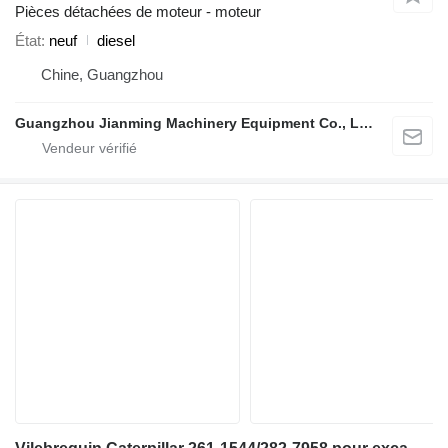
Pièces détachées de moteur - moteur
État
neuf
diesel
Chine, Guangzhou
Guangzhou Jianming Machinery Equipment Co., Ltd.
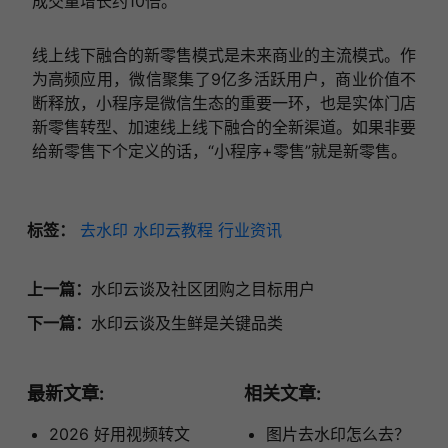
成交量增长约10倍。
线上线下融合的新零售模式是未来商业的主流模式。作
为高频应用，微信聚集了9亿多活跃用户，商业价值不
断释放，小程序是微信生态的重要一环，也是实体门店
新零售转型、加速线上线下融合的全新渠道。如果非要
给新零售下个定义的话，“小程序+零售”就是新零售。
标签：
去水印
水印云教程
行业资讯
上一篇：
水印云谈及社区团购之目标用户
下一篇：
水印云谈及生鲜是关键品类
最新文章:
相关文章:
2026 好用视频转文
图片去水印怎么去？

********************

WHAT IS NEEDED:
Whenever a line in the entries above includes the word "Guangzhou", pull that line out.

EXPECTED OUTPUT:
Chine, Guangzhou
Guangzhou Jianming Machinery Equipment Co., Ltd.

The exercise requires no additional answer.